2. The Others are, well, not the Others. They don't live in the jungle, they don't dress in loincloths, and they don't have real beards. (But they do have plenty of spirit gum.)

This second one is by far the most interesting to me. So if the Others are actually just some dudes in a building, where did they go? Is there a secret tarmac in the middle of the jungle that they use to jet back to Ann Arbor? And does the fact that they only appear to the castaways in the guise of jungle people (when not pretending to be castaways themselves) mean that they are part of some big sociological experiment? And if that's the case, what do they really need with Aaron, or Walt, or anyone they took? (Of course, the answer may well be "nothing, we're just seeing how people react." There's no way the Dharma Initiative is the whole story here, though.)

Meanwhile, Claire reaffirms her title as "Shrillest, Most Unpleasant Character on the Show." I know she's gone through a whole bunch of stuff, but she was always pretty obnoxious.

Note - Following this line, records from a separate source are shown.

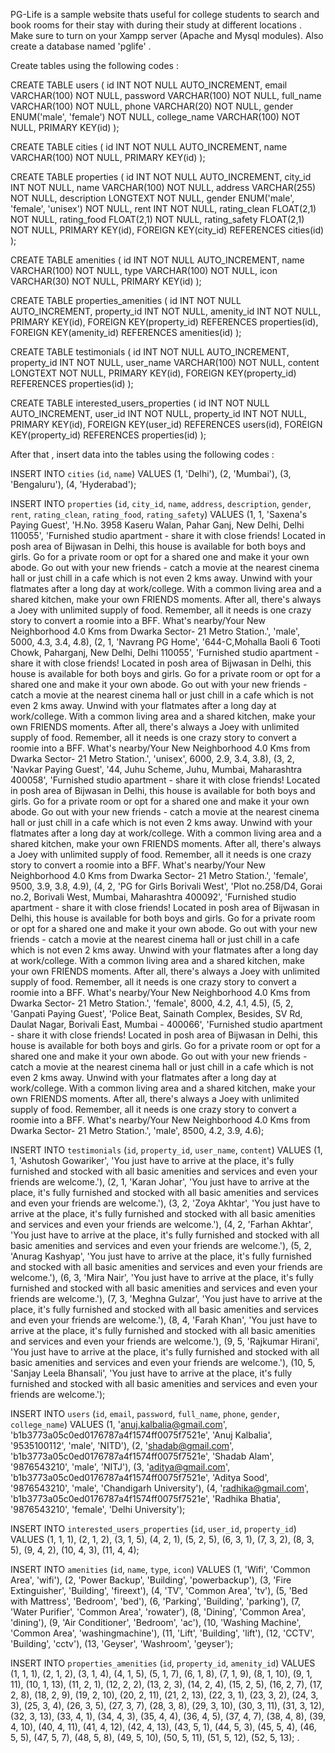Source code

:  PG-Life is a sample website thats useful for college students to search and book rooms for their stay with during their study at different locations .
 Make sure to turn on your Xampp server (Apache and Mysql modules).
 Also create a database named 'pglife' .
 
 Create tables using the following codes :
 
 CREATE TABLE users (
  id INT NOT NULL AUTO_INCREMENT,
  email VARCHAR(100) NOT NULL,
  password VARCHAR(100) NOT NULL,
  full_name VARCHAR(100) NOT NULL,
  phone VARCHAR(20) NOT NULL,
  gender ENUM('male', 'female') NOT NULL,
  college_name VARCHAR(100) NOT NULL,
  PRIMARY KEY(id)
);

CREATE TABLE cities (
  id INT NOT NULL AUTO_INCREMENT,
  name VARCHAR(100) NOT NULL,
  PRIMARY KEY(id)
);

CREATE TABLE properties (
  id INT NOT NULL AUTO_INCREMENT,
  city_id INT NOT NULL,
  name VARCHAR(100) NOT NULL,
  address VARCHAR(255) NOT NULL,
  description LONGTEXT NOT NULL,
  gender ENUM('male', 'female', 'unisex') NOT NULL,
  rent INT NOT NULL,
  rating_clean FLOAT(2,1) NOT NULL,
  rating_food FLOAT(2,1) NOT NULL,
  rating_safety FLOAT(2,1) NOT NULL,
  PRIMARY KEY(id),
  FOREIGN KEY(city_id) REFERENCES cities(id)
);

CREATE TABLE amenities (
  id INT NOT NULL AUTO_INCREMENT,
  name VARCHAR(100) NOT NULL,
  type VARCHAR(100) NOT NULL,
  icon VARCHAR(30) NOT NULL,
  PRIMARY KEY(id)
);

CREATE TABLE properties_amenities (
  id INT NOT NULL AUTO_INCREMENT,
  property_id INT NOT NULL,
  amenity_id INT NOT NULL,
  PRIMARY KEY(id),
  FOREIGN KEY(property_id) REFERENCES properties(id),
  FOREIGN KEY(amenity_id) REFERENCES amenities(id)
);

CREATE TABLE testimonials (
  id INT NOT NULL AUTO_INCREMENT,
  property_id INT NOT NULL,
  user_name VARCHAR(100) NOT NULL,
  content LONGTEXT NOT NULL,
  PRIMARY KEY(id),
  FOREIGN KEY(property_id) REFERENCES properties(id)
);

CREATE TABLE interested_users_properties (
  id INT NOT NULL AUTO_INCREMENT,
  user_id INT NOT NULL,
  property_id INT NOT NULL,
  PRIMARY KEY(id),
  FOREIGN KEY(user_id) REFERENCES users(id),
  FOREIGN KEY(property_id) REFERENCES properties(id)
);

After that , insert data into the tables using the following codes :

INSERT INTO 
  `cities` 
    (`id`, `name`) 
  VALUES
    (1, 'Delhi'),
    (2, 'Mumbai'),
    (3, 'Bengaluru'),
    (4, 'Hyderabad');

INSERT INTO 
  `properties` 
    (`id`, `city_id`, `name`, `address`, `description`, `gender`, `rent`, `rating_clean`, `rating_food`, `rating_safety`) 
  VALUES
    (1, 1, 'Saxena\'s Paying Guest', 'H.No. 3958 Kaseru Walan, Pahar Ganj, New Delhi, Delhi 110055', 'Furnished studio apartment - share it with close friends! Located in posh area of Bijwasan in Delhi, this house is available for both boys and girls. Go for a private room or opt for a shared one and make it your own abode. Go out with your new friends - catch a movie at the nearest cinema hall or just chill in a cafe which is not even 2 kms away. Unwind with your flatmates after a long day at work/college. With a common living area and a shared kitchen, make your own FRIENDS moments. After all, there\'s always a Joey with unlimited supply of food. Remember, all it needs is one crazy story to convert a roomie into a BFF. What\'s nearby/Your New Neighborhood 4.0 Kms from Dwarka Sector- 21 Metro Station.', 'male', 5000, 4.3, 3.4, 4.8),
    (2, 1, 'Navrang PG Home', '644-C,Mohalla Baoli 6 Tooti Chowk, Paharganj, New Delhi, Delhi 110055', 'Furnished studio apartment - share it with close friends! Located in posh area of Bijwasan in Delhi, this house is available for both boys and girls. Go for a private room or opt for a shared one and make it your own abode. Go out with your new friends - catch a movie at the nearest cinema hall or just chill in a cafe which is not even 2 kms away. Unwind with your flatmates after a long day at work/college. With a common living area and a shared kitchen, make your own FRIENDS moments. After all, there\'s always a Joey with unlimited supply of food. Remember, all it needs is one crazy story to convert a roomie into a BFF. What\'s nearby/Your New Neighborhood 4.0 Kms from Dwarka Sector- 21 Metro Station.', 'unisex', 6000, 2.9, 3.4, 3.8),
    (3, 2, 'Navkar Paying Guest', '44, Juhu Scheme, Juhu, Mumbai, Maharashtra 400058', 'Furnished studio apartment - share it with close friends! Located in posh area of Bijwasan in Delhi, this house is available for both boys and girls. Go for a private room or opt for a shared one and make it your own abode. Go out with your new friends - catch a movie at the nearest cinema hall or just chill in a cafe which is not even 2 kms away. Unwind with your flatmates after a long day at work/college. With a common living area and a shared kitchen, make your own FRIENDS moments. After all, there\'s always a Joey with unlimited supply of food. Remember, all it needs is one crazy story to convert a roomie into a BFF. What\'s nearby/Your New Neighborhood 4.0 Kms from Dwarka Sector- 21 Metro Station.', 'female', 9500, 3.9, 3.8, 4.9),
    (4, 2, 'PG for Girls Borivali West', 'Plot no.258/D4, Gorai no.2, Borivali West, Mumbai, Maharashtra 400092', 'Furnished studio apartment - share it with close friends! Located in posh area of Bijwasan in Delhi, this house is available for both boys and girls. Go for a private room or opt for a shared one and make it your own abode. Go out with your new friends - catch a movie at the nearest cinema hall or just chill in a cafe which is not even 2 kms away. Unwind with your flatmates after a long day at work/college. With a common living area and a shared kitchen, make your own FRIENDS moments. After all, there\'s always a Joey with unlimited supply of food. Remember, all it needs is one crazy story to convert a roomie into a BFF. What\'s nearby/Your New Neighborhood 4.0 Kms from Dwarka Sector- 21 Metro Station.', 'female', 8000, 4.2, 4.1, 4.5),
    (5, 2, 'Ganpati Paying Guest', 'Police Beat, Sainath Complex, Besides, SV Rd, Daulat Nagar, Borivali East, Mumbai - 400066', 'Furnished studio apartment - share it with close friends! Located in posh area of Bijwasan in Delhi, this house is available for both boys and girls. Go for a private room or opt for a shared one and make it your own abode. Go out with your new friends - catch a movie at the nearest cinema hall or just chill in a cafe which is not even 2 kms away. Unwind with your flatmates after a long day at work/college. With a common living area and a shared kitchen, make your own FRIENDS moments. After all, there\'s always a Joey with unlimited supply of food. Remember, all it needs is one crazy story to convert a roomie into a BFF. What\'s nearby/Your New Neighborhood 4.0 Kms from Dwarka Sector- 21 Metro Station.', 'male', 8500, 4.2, 3.9, 4.6);

INSERT INTO 
  `testimonials` 
    (`id`, `property_id`, `user_name`, `content`) 
  VALUES
    (1, 1, 'Ashutosh Gowariker', 'You just have to arrive at the place, it\'s fully furnished and stocked with all basic amenities and services and even your friends are welcome.'),
    (2, 1, 'Karan Johar', 'You just have to arrive at the place, it\'s fully furnished and stocked with all basic amenities and services and even your friends are welcome.'),
    (3, 2, 'Zoya Akhtar', 'You just have to arrive at the place, it\'s fully furnished and stocked with all basic amenities and services and even your friends are welcome.'),
    (4, 2, 'Farhan Akhtar', 'You just have to arrive at the place, it\'s fully furnished and stocked with all basic amenities and services and even your friends are welcome.'),
    (5, 2, 'Anurag Kashyap', 'You just have to arrive at the place, it\'s fully furnished and stocked with all basic amenities and services and even your friends are welcome.'),
    (6, 3, 'Mira Nair', 'You just have to arrive at the place, it\'s fully furnished and stocked with all basic amenities and services and even your friends are welcome.'),
    (7, 3, 'Meghna Gulzar', 'You just have to arrive at the place, it\'s fully furnished and stocked with all basic amenities and services and even your friends are welcome.'),
    (8, 4, 'Farah Khan', 'You just have to arrive at the place, it\'s fully furnished and stocked with all basic amenities and services and even your friends are welcome.'),
    (9, 5, 'Rajkumar Hirani', 'You just have to arrive at the place, it\'s fully furnished and stocked with all basic amenities and services and even your friends are welcome.'),
    (10, 5, 'Sanjay Leela Bhansali', 'You just have to arrive at the place, it\'s fully furnished and stocked with all basic amenities and services and even your friends are welcome.');

INSERT INTO 
  `users` 
    (`id`, `email`, `password`, `full_name`, `phone`, `gender`, `college_name`) 
  VALUES
    (1, 'anuj.kalbalia@gmail.com', 'b1b3773a05c0ed0176787a4f1574ff0075f7521e', 'Anuj Kalbalia', '9535100112', 'male', 'NITD'),
    (2, 'shadab@gmail.com', 'b1b3773a05c0ed0176787a4f1574ff0075f7521e', 'Shadab Alam', '9876543210', 'male', 'NITJ'),
    (3, 'aditya@gmail.com', 'b1b3773a05c0ed0176787a4f1574ff0075f7521e', 'Aditya Sood', '9876543210', 'male', 'Chandigarh University'),
    (4, 'radhika@gmail.com', 'b1b3773a05c0ed0176787a4f1574ff0075f7521e', 'Radhika Bhatia', '9876543210', 'female', 'Delhi University');

INSERT INTO 
  `interested_users_properties` 
    (`id`, `user_id`, `property_id`) 
  VALUES
    (1, 1, 1),
    (2, 1, 2),
    (3, 1, 5),
    (4, 2, 1),
    (5, 2, 5),
    (6, 3, 1),
    (7, 3, 2),
    (8, 3, 5),
    (9, 4, 2),
    (10, 4, 3),
    (11, 4, 4);

INSERT INTO 
  `amenities` 
    (`id`, `name`, `type`, `icon`) 
  VALUES
    (1, 'Wifi', 'Common Area', 'wifi'),
    (2, 'Power Backup', 'Building', 'powerbackup'),
    (3, 'Fire Extinguisher', 'Building', 'fireext'),
    (4, 'TV', 'Common Area', 'tv'),
    (5, 'Bed with Mattress', 'Bedroom', 'bed'),
    (6, 'Parking', 'Building', 'parking'),
    (7, 'Water Purifier', 'Common Area', 'rowater'),
    (8, 'Dining', 'Common Area', 'dining'),
    (9, 'Air Conditioner', 'Bedroom', 'ac'),
    (10, 'Washing Machine', 'Common Area', 'washingmachine'),
    (11, 'Lift', 'Building', 'lift'),
    (12, 'CCTV', 'Building', 'cctv'),
    (13, 'Geyser', 'Washroom', 'geyser');

INSERT INTO 
  `properties_amenities` 
    (`id`, `property_id`, `amenity_id`) 
  VALUES
    (1, 1, 1),
    (2, 1, 2),
    (3, 1, 4),
    (4, 1, 5),
    (5, 1, 7),
    (6, 1, 8),
    (7, 1, 9),
    (8, 1, 10),
    (9, 1, 11),
    (10, 1, 13),
    (11, 2, 1),
    (12, 2, 2),
    (13, 2, 3),
    (14, 2, 4),
    (15, 2, 5),
    (16, 2, 7),
    (17, 2, 8),
    (18, 2, 9),
    (19, 2, 10),
    (20, 2, 11),
    (21, 2, 13),
    (22, 3, 1),
    (23, 3, 2),
    (24, 3, 3),
    (25, 3, 4),
    (26, 3, 5),
    (27, 3, 7),
    (28, 3, 8),
    (29, 3, 10),
    (30, 3, 11),
    (31, 3, 12),
    (32, 3, 13),
    (33, 4, 1),
    (34, 4, 3),
    (35, 4, 4),
    (36, 4, 5),
    (37, 4, 7),
    (38, 4, 8),
    (39, 4, 10),
    (40, 4, 11),
    (41, 4, 12),
    (42, 4, 13),
    (43, 5, 1),
    (44, 5, 3),
    (45, 5, 4),
    (46, 5, 5),
    (47, 5, 7),
    (48, 5, 8),
    (49, 5, 10),
    (50, 5, 11),
    (51, 5, 12),
    (52, 5, 13); .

Speaking of Claire, weird Charlie appearance in tonight's episode, "The Whole Truth." He just gets to hang out with Sayid? I know Sayid is Captain Forgiving (see: Ana Lucia), but Charlie's outcast period sure doesn't seem to have lasted very long.

In the A plot, Sun thinks she's pregnant, and then she is. I really enjoyed the story; we got to see a lot of how Jin and Sun relate to each other and I liked Jin's emotional side coming out more. (His "Daddy-o" realization was really well done too, I have to say. I'm a sucker for little polished moments like that.)

In the B plot, Ana Lucia convinces Sayid (and Charlie) to go find Henry's balloon. Meanwhile, Henry acts as ominous as possible, which of course means he isn't an Other. Stupid TiVo cut off right as Henry has poured some Dharmios and is starting his ominous talk. Alma filled me in on the last minute or so, which was basically exactly what you'd expect - Henry finishing his dark "if I were an Other it would be so totally bad for you guys" spiel and then immediately giving a cheery "But I'm not, hooray!" Then I guess the teaser shows that the balloon is there.

So how is Sun pregnant? Well, there are a couple options.

1. Miracle baby! This one just seems silly, but stranger things have happened on this show. (Well, maybe nothing as strange as immaculate conception.)

2. Jin! Doctors aren't infallible.

3. Baldy! Come on, they were totally setting it up like Sun was going to do it with him. Her look of vague apprehension while hugging Jin could have been "I was lying about not doing it with someone else," though it could have been many other things as well. The one thing that I wonder about here is, not being a woman, I'm not intimately familiar with the potential timeline. Sun's been on the island around two months now - could she really have been pregnant the whole time and only finally noticed it now?

Well, yet more mysteries to unravel. I wouldn't expect anything less.